Par les portes-fenêtres grandes ouvertes, et dont un laquais poudré vient de déclore les persiennes, le perron du château donnant sur la terrasse, les cimes bruissantes du parc, et plus bas, tout au bout des pelouses, la vraie campagne : des blés.

Une odeur de jasmins, fine, entêtante et forte pénètre du dehors et flotte, un peu musquée, dans les hautes pièces fraîches ; des étoiles de cire tremblent sur le ciel bleu, à l’entour des fenêtres, et sur la terrasse des grands pavots mauve et rose passé, de nuances exquises et comme défaillantes, se dressent.

Il est près de six heures. Comme tout respire ici le bien-être et le luxe !

Oh ! les siestes de l’après-midi, derrière les volets clos, dans la fraîcheur voulue de ce haut rez-de-chaussée obscur ; les courses du matin dans le sainfoin et les clochettes mouvantes des pelouses, les pelouses moins soignées de la lisière du parc ! Et le soir, au clair de lune, les promenades un peu gourmandes le long des espaliers du potager désert, les espaliers où l’on mord à pleines dents la chair juteuse, chaude et sucrée des prunes !

Joies délicates et inconscientes presque d’une vie de paresse et d’opulence, d’une existence aux champs d’oisive millionnaire !

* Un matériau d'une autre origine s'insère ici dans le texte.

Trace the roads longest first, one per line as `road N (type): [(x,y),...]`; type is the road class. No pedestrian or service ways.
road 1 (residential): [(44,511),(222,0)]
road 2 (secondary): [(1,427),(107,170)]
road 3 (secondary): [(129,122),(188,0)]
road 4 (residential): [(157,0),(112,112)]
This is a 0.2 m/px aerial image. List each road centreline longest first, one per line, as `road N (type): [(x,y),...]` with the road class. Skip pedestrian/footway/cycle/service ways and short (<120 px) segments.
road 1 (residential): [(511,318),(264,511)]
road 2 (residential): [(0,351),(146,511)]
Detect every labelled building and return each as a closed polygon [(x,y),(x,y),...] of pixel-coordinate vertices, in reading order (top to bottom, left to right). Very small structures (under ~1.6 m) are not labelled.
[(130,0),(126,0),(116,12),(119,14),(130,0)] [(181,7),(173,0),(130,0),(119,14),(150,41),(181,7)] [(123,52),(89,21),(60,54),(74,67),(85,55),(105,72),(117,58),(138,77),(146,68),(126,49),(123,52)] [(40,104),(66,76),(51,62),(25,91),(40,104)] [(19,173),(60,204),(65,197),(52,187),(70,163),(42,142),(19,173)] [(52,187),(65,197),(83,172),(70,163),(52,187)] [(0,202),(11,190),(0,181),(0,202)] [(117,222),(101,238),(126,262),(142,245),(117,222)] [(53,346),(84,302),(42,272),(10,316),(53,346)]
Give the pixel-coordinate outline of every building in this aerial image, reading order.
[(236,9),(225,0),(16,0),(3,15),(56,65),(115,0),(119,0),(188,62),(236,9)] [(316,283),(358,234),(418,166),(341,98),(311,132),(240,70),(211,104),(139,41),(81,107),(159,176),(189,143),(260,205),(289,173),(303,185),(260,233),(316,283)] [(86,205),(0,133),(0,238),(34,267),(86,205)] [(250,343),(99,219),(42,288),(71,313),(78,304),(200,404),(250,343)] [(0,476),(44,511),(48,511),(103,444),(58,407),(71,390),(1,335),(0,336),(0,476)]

D’où ce teint reposé, cet uni de la peau d’un grain soyeux et frais, ces yeux limpidement clairs et leurs prunelles violettes, des regards de fleur d’ombre, le ton de coquillage de ces petites oreilles et, à l’extrémité des mains, douces et fuselées, les mains, comme des mains d’ivoire, l’éclat nacré des ongles, des perles sur la peau.

De ces fines mains-là, la robe de foulard mauve dispose et fait bouffer des iris dans des vases, des iris d’un bleu rare et d’un marron pourpré, tigrés, les bleus, de loutre, les marrons, d’étoiles jaunes, des fleurs de collection moins gracieuses que bizarres, baignant sur le perron dans un seau d’acajou avec des roses jaunes et des œillets jaspés.

Assise sur un pliant, une femme de chambre les trie dans le seau, les prend et les essuie ; très grave, la robe mauve les reçoit et va les arranger en gerbes dans les Delft et les Sèvres pâte tendre de l’immense salon blanc.

Huit cent mille francs de dot ! une héritière, la robe de foulard au teint de rose blanche, uni et reposé !

Orpheline et dotée par un oncle Meyrand, le riche banquier Meyrand, oui, Meyrand, Robber et Cie de la rue Le Peletier.

Le premier train de Paris va l’amener à la gare où le landau l’ira chercher ; Meyrand, le gros banquier, face à bajoues, énorme, bouffi de rhumatismes et de graisse malsaine et si monstrueusement développé de partout qu’il lui faut un wagon pour lui seul, de Paris à Chaville, et, de Chaville ici, le landau tout entier.

Mais il adore la petite : c’est son luxe et son vice, cette gamine, la seule affection de sa vie de forçat des affaires et de damné de la finance ; et mademoiselle, qui le sait bien, tous les jours, à la même heure, se met sous les armes pour lui tendre son front pur à baiser.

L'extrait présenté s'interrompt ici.